There was an interesting discussion on the Philosophers Zone a month or so back on the perils of translation in philosophy. We theologians are familiar with the problem, and often share much the same complaints. But then there came this interesting comment from the host, Alan Saunders, which got me thinking about the grace-filled possibilities of mis-translation in both philosophy and theology:
Alan Saunders: There is such a thing I suppose, perhaps you might both have opinions on this, there is such a thing, and it’s not a very philosophical point, but there is such a thing as fruitful mistranslation. The opening of the Gospel according to St John in the King James translation from the 17th century, it goes ‘The light shineth in the darkness and the darkness comprehendeth it not.’ Now ‘comprehendeth’ just means the darkness hasn’t put it out and in modern translations they say, ‘The darkness has not put it out.’ But what you get if you’ve got a 21st century mind applying yourself to this 17th century translation of an ancient Greek text, what you get is the notion that the darkness can’t understand the light, it cannot comprehend the light. And that’s a lovely thought, even though it has nothing to do with the original. So we can get that sort of thing from translation as well, can’t we?
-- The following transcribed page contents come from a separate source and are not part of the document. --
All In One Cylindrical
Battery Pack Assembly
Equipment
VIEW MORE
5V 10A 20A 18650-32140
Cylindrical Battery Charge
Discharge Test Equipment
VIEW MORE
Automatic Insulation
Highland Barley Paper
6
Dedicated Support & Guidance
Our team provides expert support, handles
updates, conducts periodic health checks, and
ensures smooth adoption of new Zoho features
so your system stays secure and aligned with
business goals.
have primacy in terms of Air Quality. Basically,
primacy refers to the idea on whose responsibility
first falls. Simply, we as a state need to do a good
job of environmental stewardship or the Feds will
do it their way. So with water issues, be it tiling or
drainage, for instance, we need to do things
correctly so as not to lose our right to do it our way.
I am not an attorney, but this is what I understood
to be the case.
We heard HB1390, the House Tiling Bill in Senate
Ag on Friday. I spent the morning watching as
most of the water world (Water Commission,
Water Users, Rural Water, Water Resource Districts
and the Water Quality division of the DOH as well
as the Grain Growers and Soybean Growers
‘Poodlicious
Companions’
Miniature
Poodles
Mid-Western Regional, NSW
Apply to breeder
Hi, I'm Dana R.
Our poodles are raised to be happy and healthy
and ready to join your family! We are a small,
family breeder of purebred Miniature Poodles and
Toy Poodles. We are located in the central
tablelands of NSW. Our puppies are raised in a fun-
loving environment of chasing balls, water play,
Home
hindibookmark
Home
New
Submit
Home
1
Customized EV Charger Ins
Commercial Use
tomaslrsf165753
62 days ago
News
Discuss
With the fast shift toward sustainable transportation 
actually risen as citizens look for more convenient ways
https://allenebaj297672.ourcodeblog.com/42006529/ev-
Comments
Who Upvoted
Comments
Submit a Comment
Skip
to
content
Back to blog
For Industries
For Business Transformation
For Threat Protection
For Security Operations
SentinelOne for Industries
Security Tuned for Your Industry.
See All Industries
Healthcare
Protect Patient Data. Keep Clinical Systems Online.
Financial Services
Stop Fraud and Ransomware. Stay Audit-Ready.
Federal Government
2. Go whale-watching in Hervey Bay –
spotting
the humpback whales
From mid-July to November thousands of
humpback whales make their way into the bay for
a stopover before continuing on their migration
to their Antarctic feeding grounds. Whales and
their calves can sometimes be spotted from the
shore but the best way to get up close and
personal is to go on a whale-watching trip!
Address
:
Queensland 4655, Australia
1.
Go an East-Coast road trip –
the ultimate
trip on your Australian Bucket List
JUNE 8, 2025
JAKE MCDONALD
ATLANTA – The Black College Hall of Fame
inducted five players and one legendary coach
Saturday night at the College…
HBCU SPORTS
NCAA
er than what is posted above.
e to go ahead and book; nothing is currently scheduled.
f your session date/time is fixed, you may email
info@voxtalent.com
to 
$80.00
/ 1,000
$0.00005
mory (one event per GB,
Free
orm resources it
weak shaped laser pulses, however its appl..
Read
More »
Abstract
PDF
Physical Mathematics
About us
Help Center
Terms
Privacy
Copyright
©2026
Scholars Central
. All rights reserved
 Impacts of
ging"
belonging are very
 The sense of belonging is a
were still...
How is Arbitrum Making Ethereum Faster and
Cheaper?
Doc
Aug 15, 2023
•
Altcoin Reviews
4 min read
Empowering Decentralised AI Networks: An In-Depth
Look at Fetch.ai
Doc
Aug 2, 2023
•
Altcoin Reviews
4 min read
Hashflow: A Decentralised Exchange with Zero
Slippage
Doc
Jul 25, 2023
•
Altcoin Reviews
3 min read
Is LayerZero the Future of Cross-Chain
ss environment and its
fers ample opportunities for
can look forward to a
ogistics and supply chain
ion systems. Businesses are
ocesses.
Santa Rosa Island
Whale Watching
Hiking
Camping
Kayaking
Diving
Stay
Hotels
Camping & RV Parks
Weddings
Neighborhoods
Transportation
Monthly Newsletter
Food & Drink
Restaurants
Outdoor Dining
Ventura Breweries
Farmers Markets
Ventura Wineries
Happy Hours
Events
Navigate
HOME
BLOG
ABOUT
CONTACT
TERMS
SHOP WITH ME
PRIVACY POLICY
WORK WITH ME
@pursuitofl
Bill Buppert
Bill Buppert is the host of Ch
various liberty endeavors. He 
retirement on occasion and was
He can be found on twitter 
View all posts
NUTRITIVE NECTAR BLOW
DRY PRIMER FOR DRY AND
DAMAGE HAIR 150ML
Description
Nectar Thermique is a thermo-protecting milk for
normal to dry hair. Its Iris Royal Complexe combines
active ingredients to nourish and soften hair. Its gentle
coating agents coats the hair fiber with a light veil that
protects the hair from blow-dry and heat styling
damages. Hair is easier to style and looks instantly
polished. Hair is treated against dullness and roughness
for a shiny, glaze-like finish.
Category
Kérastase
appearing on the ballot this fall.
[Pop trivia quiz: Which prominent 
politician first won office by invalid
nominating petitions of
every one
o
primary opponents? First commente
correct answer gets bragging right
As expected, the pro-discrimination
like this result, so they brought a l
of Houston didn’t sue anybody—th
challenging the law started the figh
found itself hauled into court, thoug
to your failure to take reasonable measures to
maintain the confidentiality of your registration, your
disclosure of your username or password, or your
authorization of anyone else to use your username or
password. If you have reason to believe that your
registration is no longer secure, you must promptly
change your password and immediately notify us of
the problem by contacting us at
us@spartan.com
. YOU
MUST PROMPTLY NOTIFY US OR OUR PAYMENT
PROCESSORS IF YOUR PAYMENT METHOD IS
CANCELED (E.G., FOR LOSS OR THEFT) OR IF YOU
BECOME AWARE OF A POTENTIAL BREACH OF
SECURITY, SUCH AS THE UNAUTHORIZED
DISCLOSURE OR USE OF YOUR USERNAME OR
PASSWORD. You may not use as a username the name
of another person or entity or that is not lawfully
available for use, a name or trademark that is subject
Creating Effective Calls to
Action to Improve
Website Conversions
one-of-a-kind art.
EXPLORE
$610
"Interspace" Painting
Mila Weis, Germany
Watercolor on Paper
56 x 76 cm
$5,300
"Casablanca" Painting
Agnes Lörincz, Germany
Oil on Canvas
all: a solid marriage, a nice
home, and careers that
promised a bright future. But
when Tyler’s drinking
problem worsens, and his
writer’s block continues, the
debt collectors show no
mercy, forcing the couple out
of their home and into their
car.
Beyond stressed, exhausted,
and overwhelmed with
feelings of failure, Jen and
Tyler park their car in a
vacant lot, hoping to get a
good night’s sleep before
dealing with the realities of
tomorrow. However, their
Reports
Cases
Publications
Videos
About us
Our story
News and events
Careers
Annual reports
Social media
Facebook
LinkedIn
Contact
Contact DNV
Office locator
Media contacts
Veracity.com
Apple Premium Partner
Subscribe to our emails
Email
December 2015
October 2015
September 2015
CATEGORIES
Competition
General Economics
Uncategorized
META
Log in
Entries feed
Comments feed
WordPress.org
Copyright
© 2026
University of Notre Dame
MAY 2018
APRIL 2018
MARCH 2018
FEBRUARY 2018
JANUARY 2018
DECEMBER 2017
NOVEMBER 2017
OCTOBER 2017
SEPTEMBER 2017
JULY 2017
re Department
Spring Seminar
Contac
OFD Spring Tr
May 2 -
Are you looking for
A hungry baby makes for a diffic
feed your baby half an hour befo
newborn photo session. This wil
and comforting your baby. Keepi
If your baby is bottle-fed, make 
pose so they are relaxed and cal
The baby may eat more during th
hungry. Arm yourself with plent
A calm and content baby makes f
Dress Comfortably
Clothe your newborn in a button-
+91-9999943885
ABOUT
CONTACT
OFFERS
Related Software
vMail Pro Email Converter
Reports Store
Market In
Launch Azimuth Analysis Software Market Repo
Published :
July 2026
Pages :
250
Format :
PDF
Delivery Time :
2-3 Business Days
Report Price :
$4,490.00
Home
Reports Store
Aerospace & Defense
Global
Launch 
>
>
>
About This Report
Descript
Rick Benitez: And you sometimes feel robbed when the scholars come along and correct.
Exactly, Dr Benitez. Modern scripture scholars are forever knocking favourite old ideas on the head with their new scholarly exegeses that cut out beloved traditional applications and interpretations of scripture. The most famous case, of course, is that of Matthew 1:23 “Behold, a virgin shall conceive and bear a son”, which is, as is well known, based on the Greek Septuagint mistranslation of the Hebrew for “young woman” in Isaiah 7:14. But in precisely this case, we see how important the mistranslation has become for orthodox Christian theology.
For the fact remains that sometimes what is dismissed as a “mistranslation” can contain an element of the original text–a possibility for application and fulfillment which happens on many different levels in biblical interpretation–that would be overlooked by a more “literal” or “surface level” translation. Even the translation “comprehendeth” in John 1:5 captures something of the original text, even if not the major intent of katalambanein.
And here is something worth thinking about: There is a good case to be made for the Septuagint as our original Old Testament. The Greek Canon of the Septuagint is in fact much older than the Hebrew Canon, predating even the Dead Sea scrolls. The decision by scholars to adopt the Biblical Hebraica as the basis for Christian Old Testament is precisely that–a scholarly, rather than an ecclesiastical, decision.